BATANGHARI – Wahyu Prasojo bin Suherdi (17), seorang pelajar di salah satu sekolah di kabupaten Batanghari ditemukan tewas gantung diri. Remaja kelahiran Bekasi 11 Nopember 2000, ini ditemukan dengan kondisi tergantung di kebun karet milik warga di Rt 19 Rw 04 Desa Bulian Baru, kecamatan Bathin XXIV.

Salah seorang saksi mata Samini binti Yabu, saat dikonfirmasi membenarkan bahwa dirinya menemukan mayat di kebun miliknya dengan jarak rumah sekitar 50 meter. 

“Sekitar pukul 09.30 WIB tidak sengaja pada saat saya mau menyadap karet dari jauh ada seorang laki – laki dalam keadaan terduduk dengan posisi kaki terlipat, dan badan mengarah ke belakang dengan posisi leher bekas ikatan tali,” tutur Samini.

Dia mengaku saat itu kaget dan tidak tahu akan berbuat apa. Dalam situasi ketakutan, Samini akhirnya pulang dan memanggil Efendi untuk melihat mayat tersebut. 

“Saya berlari ke rumah dan menjemput Efendi untuk melihat mayat itu, dan kami langsung membawa mayat itu ke rumah Saya,” ucapnya.

Samini yang tiap harinya menyadap karet mengungkapkan, dirinya belum pernah melihat ada mayat di dalam lokasi kebun, dan tidak tahu apakah mayat itu bunuh diri atau di bunuh.

 “Saya tidak tahu, yang jelas Saya melihat mayat itu dalam posisi duduk di kebun Saya, lantas Saya lari dan menjemput efendi untuk minta bantuannya,” imbuhnya.

Dari keterangan saksi pula, diketahui bahwa mayat tersebut masih berstatus pelajar.

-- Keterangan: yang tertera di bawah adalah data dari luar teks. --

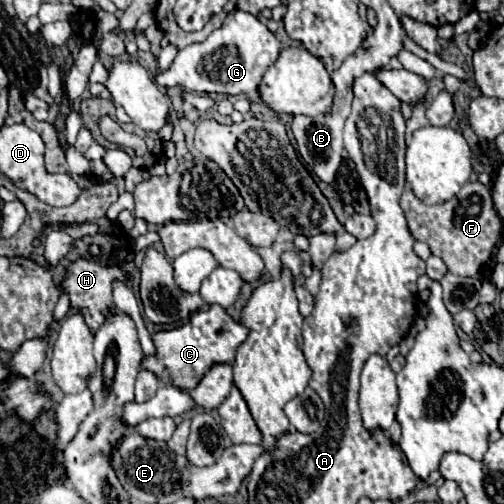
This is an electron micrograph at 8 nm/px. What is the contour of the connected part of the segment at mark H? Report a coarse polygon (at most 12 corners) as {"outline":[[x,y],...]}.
{"outline":[[78,257],[66,267],[60,289],[84,315],[90,331],[114,307],[112,285],[128,281],[120,267]]}

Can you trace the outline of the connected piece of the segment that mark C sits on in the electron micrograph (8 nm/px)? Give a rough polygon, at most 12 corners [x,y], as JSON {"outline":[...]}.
{"outline":[[220,305],[152,335],[140,369],[192,389],[248,329]]}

Dia merupakan warga setempat.

Sementara itu, Kapolsek Bathin XXIV Suwondo SH saat dikonfirmasi membenarkan bahwa ada penemuan mayat di RT 19 RW 04 desa Bulian Baru, Kecamatan Bathin XXIV.

Mendapat laporan dari masyarakat, kata Dia,  pihaknya langsung mendatangi TKP dan mengamankan barang bukti berupa dua utas tali tambang warna hijau, 1 utas tali kabel warna merah.

"Kita sudah menghubungi pihak dokter Puskesmas Jangga Baru untuk dilakukan visum,” sebutnya.

Hasil visum diketahui di leher korban ada bekas jeratan tali, kondisi korban sudah kaku. Kemudian pada alat kelamin korban ditemukan cairan sperma, dan tidak ditemuan adanya tanda tanda kekerasan.

Pihak kepolisian kemudian mendatangi rumah duka. Dari kamar korban ditemukan secarik surat yang ditulis korban. Dalam surat itu dituliskan jika dirinya akan mengakhiri hidupnya dengan cara gantung diri.

"Selamat berpisah semuanya, mungkin diantara kalian diriku tidak berguna, mungkin yang lainnya barangkali membutuhkan, ingatlah !!!" tulis Wahyu.